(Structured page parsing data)

++++++++++

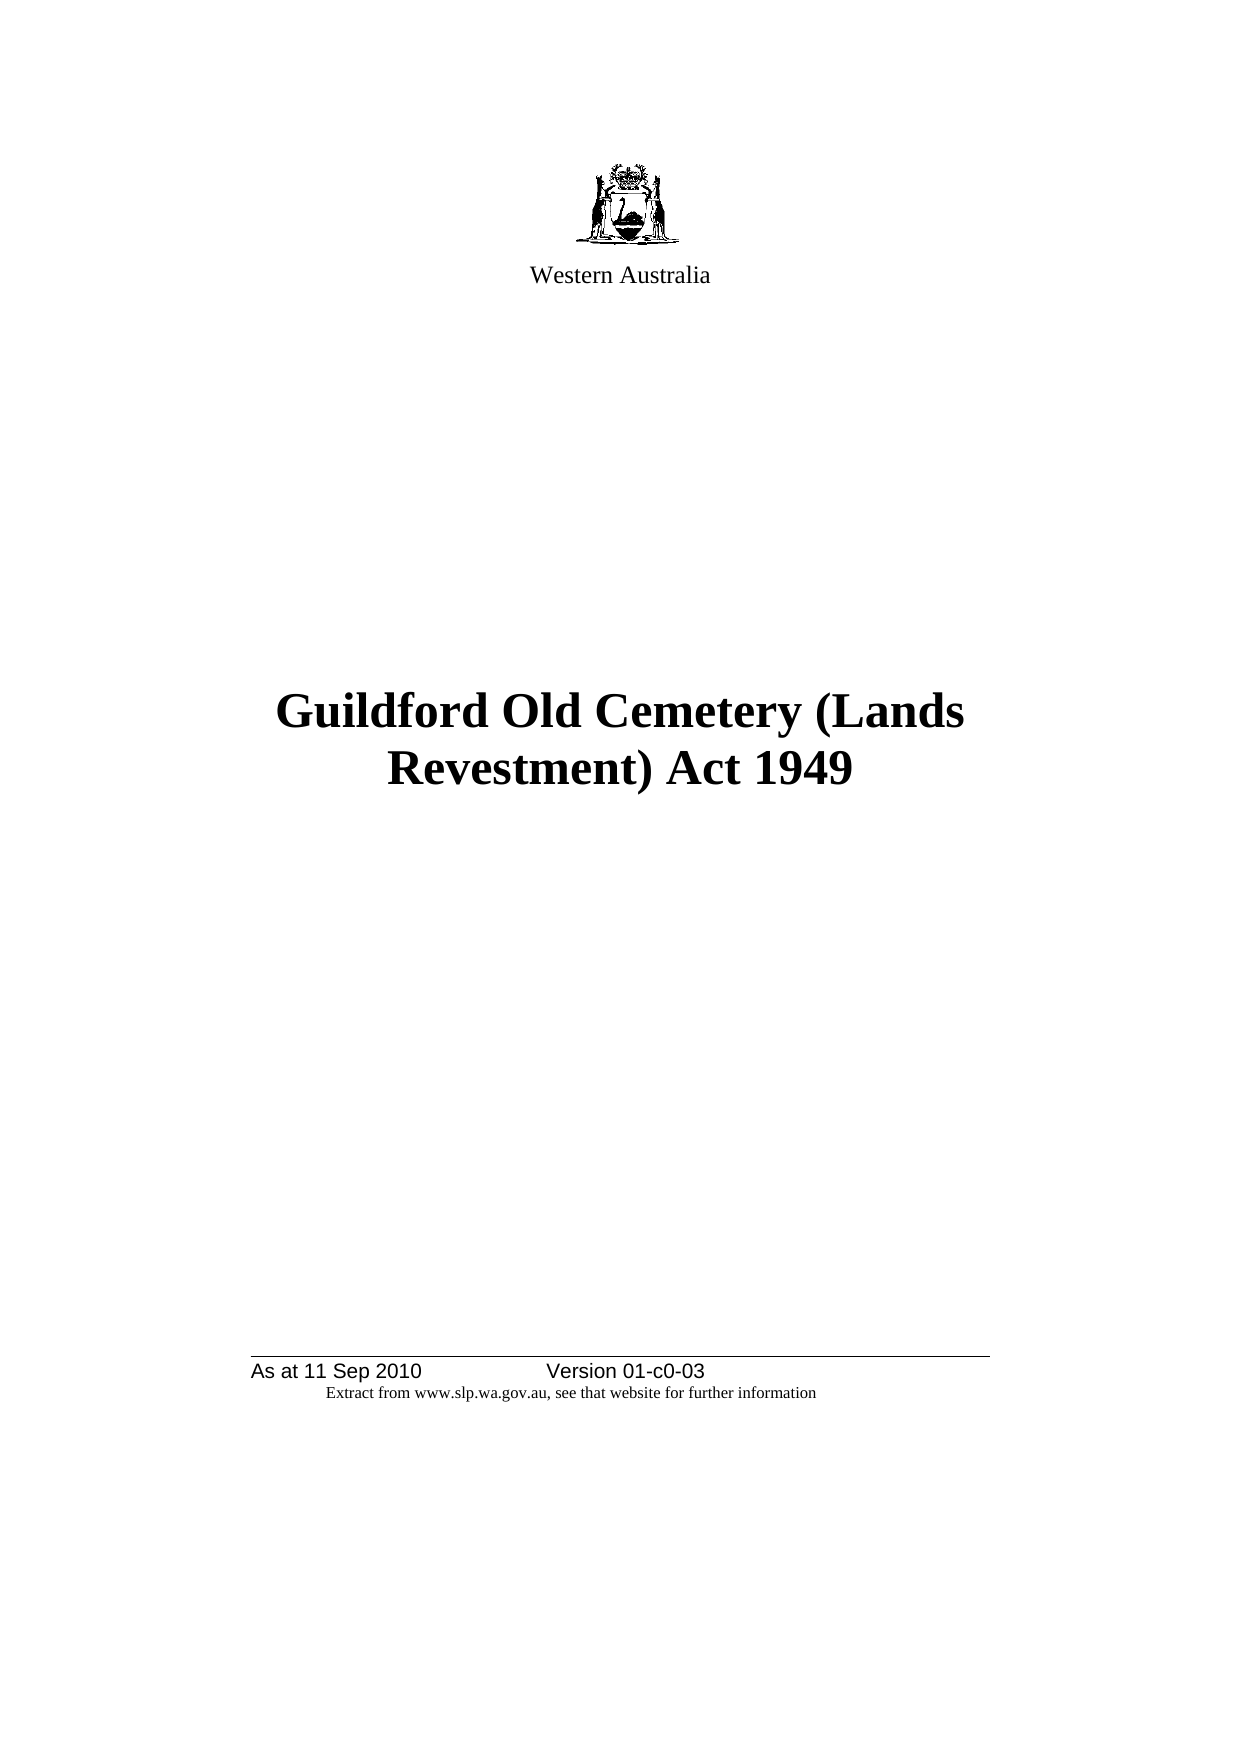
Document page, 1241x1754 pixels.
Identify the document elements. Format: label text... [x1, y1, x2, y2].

picture [575, 162, 679, 246]
text Western Australia [251, 260, 990, 289]
text Guildford Old Cemetery (Lands Revestment) Act 1949 [251, 680, 990, 795]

++++++++++

• [Problem]:
Word for word, return all the entries and skip their pictures.

• [Expected answer]:
Document page, 1241x1754 pixels.
Identify the document elements. Format: label text... [x1, y1, x2, y2].

picture [575, 162, 679, 246]
text Western Australia [251, 260, 990, 289]
text Guildford Old Cemetery (Lands Revestment) Act 1949 [251, 680, 990, 795]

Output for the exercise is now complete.